Okay, I don’t want to go out on a limb here, but I do detect a few signs of intelligence on the “right”, largely prompted by disgust over Trump’s hysterical reaction to his defeat and, even more, his clear willingness to overturn the results of the election by having state legislatures appoint their own electors in defiance of the election’s actual outcome. The National Review’s Rich Lowry is clearly, well, dismayed by the Donald’s clear lack of interest in, you know, democracy (“Trump’s Ugly Exit”) and “the Editors”, whomever they may be, reached a similar conclusion (“Trump’s Disgraceful Gambit”):
Getting nowhere in court, the White House appears to be shifting to a political strategy based on blocking the certification of results and getting state legislatures to appoint Trump electors in states Trump lost. This is a profoundly undemocratic gambit that, if it were to enjoy any success, would precipitate a major constitutional crisis.
For his part, Kevin Williamson has smartened up to the point that he realizes the whole Republican Party is crap:
And what we are seeing now, in the twilight of Trump’s kookery, is the merger of QAnon, the Republican Party, and the large part of the conservative movement that earns its bread by peddling miracle veggie pills to gullible elderly people on the radio. When I first starting writing about QAnon, some conservatives scoffed that it wasn’t a significant phenomenon, that it had no real influence on the Republican Party or conservative politics. That is obviously untrue. Rather than ask whether conspiracy kookery is relevant to Republican politics at this moment, it would be better to ask if there is anything else to Republican politics at this moment. And maybe there is, but not much.
This raises some uncomfortable questions for conservatives. One of those questions is: How long are we going to keep pretending that this madness isn’t madness? Another is: How long will we continue to pretend that what’s being broadcast by Fox News and talk radio is political commentary rather than the most shameful, irresponsible, and unpatriotic kind of sycophantic for-profit propaganda?
Kevin is also so far off the reservation as to claim that “sovereignty” is a bad thing.
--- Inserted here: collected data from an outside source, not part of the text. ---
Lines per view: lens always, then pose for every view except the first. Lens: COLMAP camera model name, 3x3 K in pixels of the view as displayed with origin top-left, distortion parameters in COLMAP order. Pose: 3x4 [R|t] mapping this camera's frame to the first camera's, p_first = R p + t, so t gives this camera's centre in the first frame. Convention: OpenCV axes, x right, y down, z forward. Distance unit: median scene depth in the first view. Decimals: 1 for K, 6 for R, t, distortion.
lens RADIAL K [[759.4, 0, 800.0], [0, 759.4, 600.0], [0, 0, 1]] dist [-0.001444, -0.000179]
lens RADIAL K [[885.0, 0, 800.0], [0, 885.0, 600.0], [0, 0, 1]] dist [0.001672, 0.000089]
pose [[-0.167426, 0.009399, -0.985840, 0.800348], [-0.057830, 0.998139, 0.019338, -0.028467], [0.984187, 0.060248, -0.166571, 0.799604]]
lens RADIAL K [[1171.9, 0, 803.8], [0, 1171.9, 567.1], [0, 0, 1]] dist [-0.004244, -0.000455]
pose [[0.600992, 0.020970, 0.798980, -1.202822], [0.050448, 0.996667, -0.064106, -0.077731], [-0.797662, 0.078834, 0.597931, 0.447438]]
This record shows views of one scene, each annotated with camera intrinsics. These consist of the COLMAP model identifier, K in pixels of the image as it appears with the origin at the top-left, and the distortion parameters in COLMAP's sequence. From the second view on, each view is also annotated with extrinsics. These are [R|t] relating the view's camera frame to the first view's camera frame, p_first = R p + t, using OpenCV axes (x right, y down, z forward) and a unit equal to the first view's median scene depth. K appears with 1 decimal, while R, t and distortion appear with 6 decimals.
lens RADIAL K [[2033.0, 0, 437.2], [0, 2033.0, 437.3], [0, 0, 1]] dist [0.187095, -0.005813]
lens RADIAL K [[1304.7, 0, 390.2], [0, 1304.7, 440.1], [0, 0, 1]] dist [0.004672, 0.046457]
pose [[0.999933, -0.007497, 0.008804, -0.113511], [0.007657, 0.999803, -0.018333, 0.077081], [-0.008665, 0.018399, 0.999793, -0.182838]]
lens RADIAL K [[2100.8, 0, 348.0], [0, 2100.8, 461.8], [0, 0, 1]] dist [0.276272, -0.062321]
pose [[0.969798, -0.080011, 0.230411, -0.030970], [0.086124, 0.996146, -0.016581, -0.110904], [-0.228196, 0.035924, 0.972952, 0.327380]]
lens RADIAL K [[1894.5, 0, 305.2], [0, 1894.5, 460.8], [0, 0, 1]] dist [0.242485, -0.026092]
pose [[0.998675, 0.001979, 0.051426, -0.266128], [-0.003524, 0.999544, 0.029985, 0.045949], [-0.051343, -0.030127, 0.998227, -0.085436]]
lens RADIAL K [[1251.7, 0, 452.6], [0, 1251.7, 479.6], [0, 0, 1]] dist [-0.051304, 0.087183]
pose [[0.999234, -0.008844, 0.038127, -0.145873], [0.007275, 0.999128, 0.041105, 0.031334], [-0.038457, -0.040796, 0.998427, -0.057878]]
Yeah, that’s right. The sacred right of America to kick butt around the world has to give way to, well, sharing! Fortunately, Kevin is still down with hanging women who get abortions.
Well, lest you think the world’s grown honest, rest assured that Tucker Carlson, for one, is not falling for this shit. It’s true that Tucker publicly gagged on Sidney Powell, but a week later he’s assuring us that he knows the election was “rigged”, because Google controls America!.
The 2020 presidential election was not fair, and no honest person would claim that it was. The system was rigged against one candidate and in favor of another, and not in ways that were hidden from view.
… [A]bove all, Democrats harnessed the power of Big Tech to win this election. Virtually all news and all information in the English-speaking world travels through a single company, Google. A huge percentage of our political debates take place on Facebook and Twitter. If you use technology to censor the ideas that people are allowed to express online, ultimately, you control how the population votes. And that's exactly what they did. They rigged the election in front of all of us and nobody did anything about it.
I’m guessing there are a whole lot more Tuckers than Kevins out there in Red America. And I can only hope that Joe Biden’s middle name is “Lucky”.
Afterwords
There was a time when Kevin Williamson was afraid of Tucker Carlson, first sneering at the size of his audience (“0.8 percent of Americans”) and “explaining” afterwards that he meant that this 0.8 percent was the 0.8 percent of Americans who are totally cool! (See here in the “Afterwords”.)